Rz. 44

Dauert die Arbeitsunfähigkeit länger als in der Bescheinigung nach § 5 Abs. 1 Satz 2 EFZG angegeben, ist insbesondere der privat versicherte Arbeitnehmer[1] verpflichtet, eine neue Bescheinigung vorzulegen (sogenannte Folgebescheinigung). Dies gilt auch, wenn der 6-wöchige Entgeltfortzahlungszeitraum des § 3 Abs. 1 EFZG abgelaufen ist. Hinsichtlich Form und Inhalt dieser Bescheinigung wird ohne Weiteres an die Voraussetzungen einer Bescheinigung nach § 5 Abs. 1 Satz 2 EFZG angeknüpft werden können. Wesentlich schwieriger gestaltet sich die Frage, wann die Folgebescheinigung dem Arbeitgeber vorliegen muss. Das Gesetz sagt dazu nichts. Es bietet sich aber an, die Regelungen des § 5 Abs. 1 Satz 1 bis 3 EFZG analog anzuwenden.[2]
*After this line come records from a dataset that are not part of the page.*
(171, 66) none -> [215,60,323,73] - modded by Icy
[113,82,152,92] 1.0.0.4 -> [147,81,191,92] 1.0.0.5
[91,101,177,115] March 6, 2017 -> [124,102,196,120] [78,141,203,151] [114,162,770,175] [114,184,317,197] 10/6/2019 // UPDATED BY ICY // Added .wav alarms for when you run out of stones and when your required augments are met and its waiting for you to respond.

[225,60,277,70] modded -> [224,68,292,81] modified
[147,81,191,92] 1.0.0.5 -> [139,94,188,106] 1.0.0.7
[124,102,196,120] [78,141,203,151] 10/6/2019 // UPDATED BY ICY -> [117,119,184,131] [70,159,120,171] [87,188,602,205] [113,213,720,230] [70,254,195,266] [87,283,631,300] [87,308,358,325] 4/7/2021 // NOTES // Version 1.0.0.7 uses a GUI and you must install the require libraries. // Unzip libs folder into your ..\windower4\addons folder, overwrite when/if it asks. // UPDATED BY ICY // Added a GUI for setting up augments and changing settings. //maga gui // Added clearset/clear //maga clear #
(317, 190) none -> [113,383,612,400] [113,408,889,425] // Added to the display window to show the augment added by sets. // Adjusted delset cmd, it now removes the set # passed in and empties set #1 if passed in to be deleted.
Der Arbeitnehmer ist deshalb zunächst verpflichtet, unverzüglich mitzuteilen, dass die bescheinigte Arbeitsunfähigkeit länger dauern wird, sobald ihm dies selbst bekannt ist (§ 5 Abs. 1 Satz 1 EFZG analog). Sodann muss die Folgebescheinigung spätestens am 4. Tag nach dem ursprünglich bescheinigten Ende der Arbeitsunfähigkeit vorliegen, § 5 Abs. 1 Satz 2 EFZG analog.

 
Praxis-Beispiel

Der privat krankenversicherte Arbeitnehmer hat eine Erstbescheinigung vorgelegt, die eine voraussichtliche Arbeitsunfähigkeit bis 1.4. bescheinigt. Am 2.4. muss er dem Arbeitgeber in den ersten Betriebsstunden ("unverzüglich") die fortdauernde Arbeitsunfähigkeit anzeigen (§ 5 Abs. 1 Satz 1 EFZG analog). Die Folgebescheinigung muss dann am 5.4. vorliegen. Handelt es sich beim 5.4. um einen (betriebsüblich arbeitsfreien) Samstag oder Sonntag, ist es ausreichend, wenn die Folgebescheinigung am nächsten Arbeitstag und damit Montag, den 8.4., vorliegt.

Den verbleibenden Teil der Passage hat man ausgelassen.